Second, the company’s other growth businesses (namely, cloud and hardware) continue to grow at a healthy rate. There was some concern last quarter that Alphabet’s Other business segment slowed from 30%-plus growth in the first half of 2018, to sub-30% growth in the third quarter.

But, that was just a blip on the radar. Alphabet’s cloud and hardware businesses finished 2018 with tremendous momentum, and Other revenue growth re-accelerated above 30% in Q4.

Overall, the revenue growth drivers underlying Google stock remain healthy, and project to remain healthy for the foreseeable future.

The Bad: Margins Keep Falling

The bad about Alphabet’s fourth quarter earnings report is that margins continue to drop, and that’s diluting profit growth.

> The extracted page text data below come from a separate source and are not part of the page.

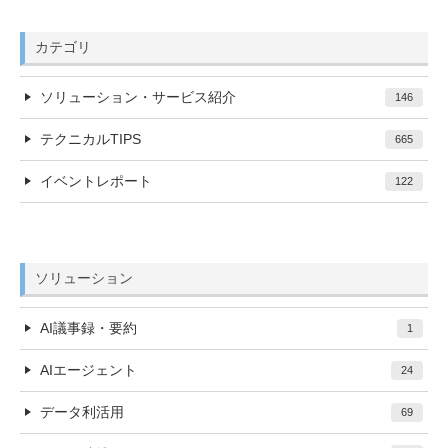
カテゴリ
ソリューション・サービス紹介
146
テクニカルTIPS
665
イベントレポート
122
ソリューション
AI議事録・要約
1
AIエージェント
24
データ利活用
69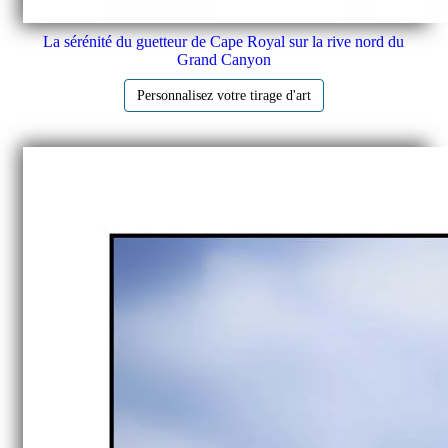
La sérénité du guetteur de Cape Royal sur la rive nord du
Grand Canyon
Personnalisez votre tirage d'art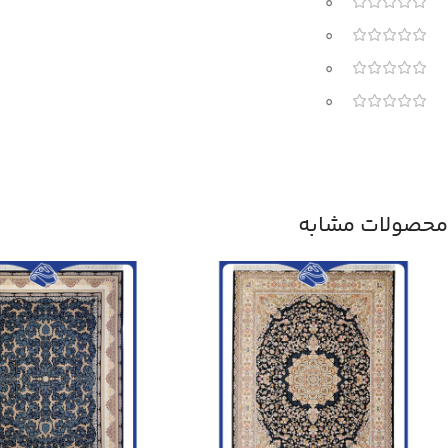
0
0
0
0
محصولات مشابه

For the past several years, Alphabet has struggled with margin headwinds. Namely, traffic acquisition costs have been rapidly rising in the digital ad business due to a shift to mobile engagement.

Also, content acquisition costs for YouTube are going up, as are data center operating costs. It’s also worth noting that hardware businesses tend to have lower margins than software businesses, so continued strength in Alphabet’s hardware business is presumably a negative for the margin profile.

All these headwinds have converged to create persistent margin headaches for Alphabet. Those headaches continued in Q4. Operating margins dropped three points year-over-year to 21%.

That three-point year-over-year drop is fairly consistent with what has been reported over the past several quarters. But, the laps are getting easier. The net result is that operating margins in Q4 were the lowest they’ve been in a long, long time.

This margin compression is diluting profit growth. Revenues rose 23% in Q4. Operating profits rose just 7%. This has become the new norm for Google. A 20%-plus revenue growth rate has consistently trickled into a sub-10% profit growth rate.

Overall, the margin headwinds which have plagued GOOG over the past several quarters, stuck around in the fourth quarter, and significantly diluted profit growth.

The Bottom Line on Google Stock

Alphabet’s Q4 report underscored that this company remains a 20%-plus revenue growth, sub-10% profit growth company. That combination has led to range-bound trading in Google over the past year.

Thus, so long as Alphabet remains a 20%-plus revenue growth, sub-10% profit growth company, GOOG will remain stuck between $1,000 and $1,200.

Long term, it’s only a matter of time before margins rebound, Alphabet turns into a 10-20% profit growth company, and the stock breaks out. The drivers behind Alphabet’s margin headaches (the shift to mobile ads and expanding data center presence) will inevitably pass, and they could pass in 2019.

The shift to mobile is already mostly over, as the TAC rate in the quarter actually dropped slightly year-over-year. Meanwhile, capex growth is expected to slow meaningfully in 2019, and that will likely correlate with a drop in data center opex growth next year.

If TAC and data center opex growth both moderate in 2019, then margins will improve. If margins improve, Alphabet’s sub-10% profit growth rate will move towards 15%. As it does, Google stock will bounce higher.

Thus, it’s only a matter of time before Google stock roars to new highs. It won’t happen now because margins continue to fall. But, those margins could reverse course soon, and when they do, Google will take flight.

As of this writing, Luke Lango was long GOOG.